Bela Balashnikov, 76, learned in 2015 the only information she has about her great-grandfather, Matityahu Shmaya Zarfati, from an epitaph exposed in the cleanup.

“I was so moved to learn that he was a donor to communal causes, that he cared about the poor, that he was a learned man,” said Balashnikov, whose Zionist parents escaped the Holocaust when they moved to pre-state Israel in 1932.

“Before the cleanup, I knew only his name. My parents wouldn’t speak of the people they lost. It was too painful.”

His poetic Hebrew epitaph from 1901, featuring Aramaic and written in rhymes, reads:

“Inside this lump of earth lies a man of great descent . . . who studied the Talmud and Torah, the good and honest, his hands were never without a book. Then came the Angel of death before the due date and left his wife and sons bereaved. He died in the prime of his life.”

Another epitaph, of Esther Calderon who died in 1891, noted in remarkable candor that she had visited Jerusalem twice and tried to live there but never acclimated. She then returned to Bitola to live out her life in penury, the text says.

According to Levi-Drummer, this openness is typical of the Jews of Bitola, which is today a quiet and ornate city with a developed café culture but few tourists.

“It was a warm Sephardic community with a lot tolerance that basically functioned like an extended family,” she said of Bitola’s Jews.

According to Balashnikov, matriarchs, rather than men, had the ultimate say in many Jewish families in Bitola.

None of the Bitola community’s buildings — it had several synagogues — survived WW II and the subsequent communist rule when North Macedonia was part of Yugoslavia.

The sudden and radical annihilation of Macedonian Jewry — within days, the Nazis achieved there their highest death rate anywhere — represents an unusual challenge for activists seeking to preserve the memory of this extinct community, which is believed to have settled in Bitola not later than the third century CE.

“Family lore was lost because whole families were executed together,” Levi-Drummer said.

The pain of the loss was so traumatic that it made the few survivors suppress their communal memories, she added.

Michael Bar-Zohar, an Israeli Bulgaria-born historian, lamented the obscurity of Macedonian Jewry in his 1998 book, The Trains Left Empty.

The area’s Jews “became victims for the second time after their death,” he wrote.

“Their sacrifice and suffering were washed in waves of cold indifference.

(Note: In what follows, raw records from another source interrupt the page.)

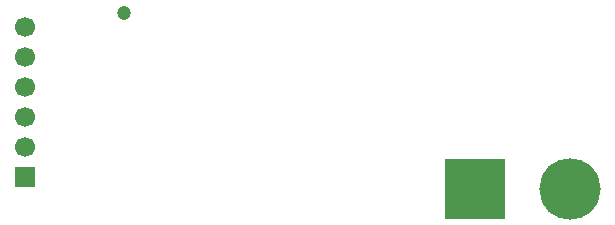
<source format=gbs>
G04 #@! TF.GenerationSoftware,KiCad,Pcbnew,(2017-02-02 revision 8dadc18)-makepkg*
G04 #@! TF.CreationDate,2017-11-18T17:45:44+03:00*
G04 #@! TF.ProjectId,BmstuAnchor,426D737475416E63686F722E6B696361,rev?*
G04 #@! TF.FileFunction,Soldermask,Bot*
G04 #@! TF.FilePolarity,Negative*
%FSLAX46Y46*%
G04 Gerber Fmt 4.6, Leading zero omitted, Abs format (unit mm)*
G04 Created by KiCad (PCBNEW (2017-02-02 revision 8dadc18)-makepkg) date 11/18/17 17:45:44*
%MOMM*%
%LPD*%
G01*
G04 APERTURE LIST*
%ADD10C,0.100000*%
%ADD11R,5.200000X5.200000*%
%ADD12C,5.200000*%
%ADD13R,1.700000X1.700000*%
%ADD14C,1.700000*%
%ADD15C,1.200000*%
G04 APERTURE END LIST*
D10*
D11*
X142659600Y-146826400D03*
D12*
X150659600Y-146826400D03*
X150659600Y-146826400D03*
D11*
X142659600Y-146826400D03*
X142659600Y-146826400D03*
D12*
X150659600Y-146826400D03*
X150659600Y-146826400D03*
D11*
X142659600Y-146826400D03*
D13*
X104500000Y-145780100D03*
D14*
X104500000Y-143240100D03*
X104500000Y-140700100D03*
X104500000Y-138160100D03*
X104500000Y-135620100D03*
X104500000Y-133080100D03*
D15*
X112900200Y-131891400D03*
M02*

</source>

Their memory had been erased as though they had never lived on the golden shores of the Aegean Sea or in the green valleys of turbulent Macedonia. In life and death, they were the orphans of the Balkans.”

Bar-Zohar’s account isn’t entirely accurate, according to Hassan Jasari, a Muslim from Bitola who says his late uncle risked his life to bring water to Jews awaiting their deportation.

Jasari participates each year in the annual March of the Living Holocaust commemoration in Bitola. Pointing at the Israeli flags of other participants of the event in March, he said, “It’s great to see this flag waving here, of the greatest country on Earth.”

Macedonia’s Jews were detained without food or water for about three days at an unsused tobacco factory before being transported for days by train to Nazi-occupied Poland.

“By the time they arrived at Treblinka, they were probably eager to cram into that gas chamber believing it was a shower where they could drink and wash away the filth they had been forced to live in,” said Balashnikov, who lost several uncles there.

Levi-Drummer, Balashnikov and others interviewed for this article believe that the Abravanels were “the last Jewish family who left Bitola.”

Yet Bitola is currently home to Maria Behar, 60, and her son, Zoran. She said they are the last Jews living in Bitola — and they are preparing to leave for Israel following the death of her late husband. He is not buried at a Jewish cemetery. An Israeli family recently moved to Bitola, where they have businesses.

Still, Balashnikov and others agree that “the Jewish community of Bitola no longer exists, and will probably never return,” she said. “At least now the world knows a little more that they even ever existed.”